■ What this task involves ■
Look through the listing underneath for "color", and copy every line that has it.

=======

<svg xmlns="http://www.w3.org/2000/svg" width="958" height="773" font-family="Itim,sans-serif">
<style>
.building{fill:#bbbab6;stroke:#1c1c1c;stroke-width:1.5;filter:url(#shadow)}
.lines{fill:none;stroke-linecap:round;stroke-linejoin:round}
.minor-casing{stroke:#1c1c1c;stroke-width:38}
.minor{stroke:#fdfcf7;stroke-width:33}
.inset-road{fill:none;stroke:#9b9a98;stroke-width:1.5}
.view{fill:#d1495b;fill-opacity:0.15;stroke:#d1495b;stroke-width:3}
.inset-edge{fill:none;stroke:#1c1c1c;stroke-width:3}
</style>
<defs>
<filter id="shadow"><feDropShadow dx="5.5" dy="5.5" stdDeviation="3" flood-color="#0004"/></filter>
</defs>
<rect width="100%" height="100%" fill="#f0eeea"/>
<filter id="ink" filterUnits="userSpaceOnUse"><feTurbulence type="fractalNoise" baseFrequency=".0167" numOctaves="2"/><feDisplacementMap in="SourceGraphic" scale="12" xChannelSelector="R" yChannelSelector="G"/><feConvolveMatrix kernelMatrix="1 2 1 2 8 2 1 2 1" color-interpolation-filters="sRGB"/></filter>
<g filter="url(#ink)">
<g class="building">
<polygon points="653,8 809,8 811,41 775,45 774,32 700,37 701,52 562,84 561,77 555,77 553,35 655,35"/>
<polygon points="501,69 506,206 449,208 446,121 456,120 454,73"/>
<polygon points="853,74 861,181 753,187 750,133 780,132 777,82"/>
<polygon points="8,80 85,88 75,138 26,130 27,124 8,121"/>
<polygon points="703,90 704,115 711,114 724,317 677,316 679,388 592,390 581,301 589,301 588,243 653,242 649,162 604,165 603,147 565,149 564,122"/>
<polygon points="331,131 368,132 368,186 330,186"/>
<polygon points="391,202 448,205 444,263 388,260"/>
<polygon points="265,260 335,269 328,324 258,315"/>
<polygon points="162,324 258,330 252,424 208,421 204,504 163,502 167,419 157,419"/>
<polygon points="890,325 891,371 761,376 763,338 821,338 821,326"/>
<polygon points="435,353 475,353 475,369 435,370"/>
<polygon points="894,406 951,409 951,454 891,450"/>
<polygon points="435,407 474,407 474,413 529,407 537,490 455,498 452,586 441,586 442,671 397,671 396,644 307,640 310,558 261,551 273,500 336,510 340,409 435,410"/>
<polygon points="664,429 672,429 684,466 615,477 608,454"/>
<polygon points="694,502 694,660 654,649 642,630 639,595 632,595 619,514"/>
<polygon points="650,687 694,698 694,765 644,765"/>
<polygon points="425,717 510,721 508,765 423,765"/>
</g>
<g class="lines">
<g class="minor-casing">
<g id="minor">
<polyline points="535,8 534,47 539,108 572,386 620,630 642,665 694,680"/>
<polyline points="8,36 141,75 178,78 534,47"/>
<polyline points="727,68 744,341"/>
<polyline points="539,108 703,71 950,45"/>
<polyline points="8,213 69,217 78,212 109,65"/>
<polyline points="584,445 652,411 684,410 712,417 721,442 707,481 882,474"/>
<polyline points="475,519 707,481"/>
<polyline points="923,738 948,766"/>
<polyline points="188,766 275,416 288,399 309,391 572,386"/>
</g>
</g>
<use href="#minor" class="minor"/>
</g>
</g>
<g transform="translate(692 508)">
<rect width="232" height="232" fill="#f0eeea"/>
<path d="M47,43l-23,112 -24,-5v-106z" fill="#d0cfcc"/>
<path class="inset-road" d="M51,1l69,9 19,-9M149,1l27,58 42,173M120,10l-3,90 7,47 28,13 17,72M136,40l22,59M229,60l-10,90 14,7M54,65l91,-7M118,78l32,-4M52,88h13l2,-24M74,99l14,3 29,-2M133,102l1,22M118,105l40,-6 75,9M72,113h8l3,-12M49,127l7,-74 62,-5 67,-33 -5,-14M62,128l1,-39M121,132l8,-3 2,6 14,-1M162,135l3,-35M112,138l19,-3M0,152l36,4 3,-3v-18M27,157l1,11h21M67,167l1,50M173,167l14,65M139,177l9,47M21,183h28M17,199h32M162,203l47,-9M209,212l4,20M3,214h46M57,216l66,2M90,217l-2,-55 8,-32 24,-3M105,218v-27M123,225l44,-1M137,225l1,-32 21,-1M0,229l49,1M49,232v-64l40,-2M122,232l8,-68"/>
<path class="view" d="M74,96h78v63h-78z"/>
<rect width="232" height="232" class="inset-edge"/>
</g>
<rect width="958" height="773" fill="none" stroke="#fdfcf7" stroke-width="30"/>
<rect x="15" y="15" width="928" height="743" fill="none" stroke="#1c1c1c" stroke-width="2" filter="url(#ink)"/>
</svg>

=======

■ Result of this exercise ■
<filter id="shadow"><feDropShadow dx="5.5" dy="5.5" stdDeviation="3" flood-color="#0004"/></filter>
<filter id="ink" filterUnits="userSpaceOnUse"><feTurbulence type="fractalNoise" baseFrequency=".0167" numOctaves="2"/><feDisplacementMap in="SourceGraphic" scale="12" xChannelSelector="R" yChannelSelector="G"/><feConvolveMatrix kernelMatrix="1 2 1 2 8 2 1 2 1" color-interpolation-filters="sRGB"/></filter>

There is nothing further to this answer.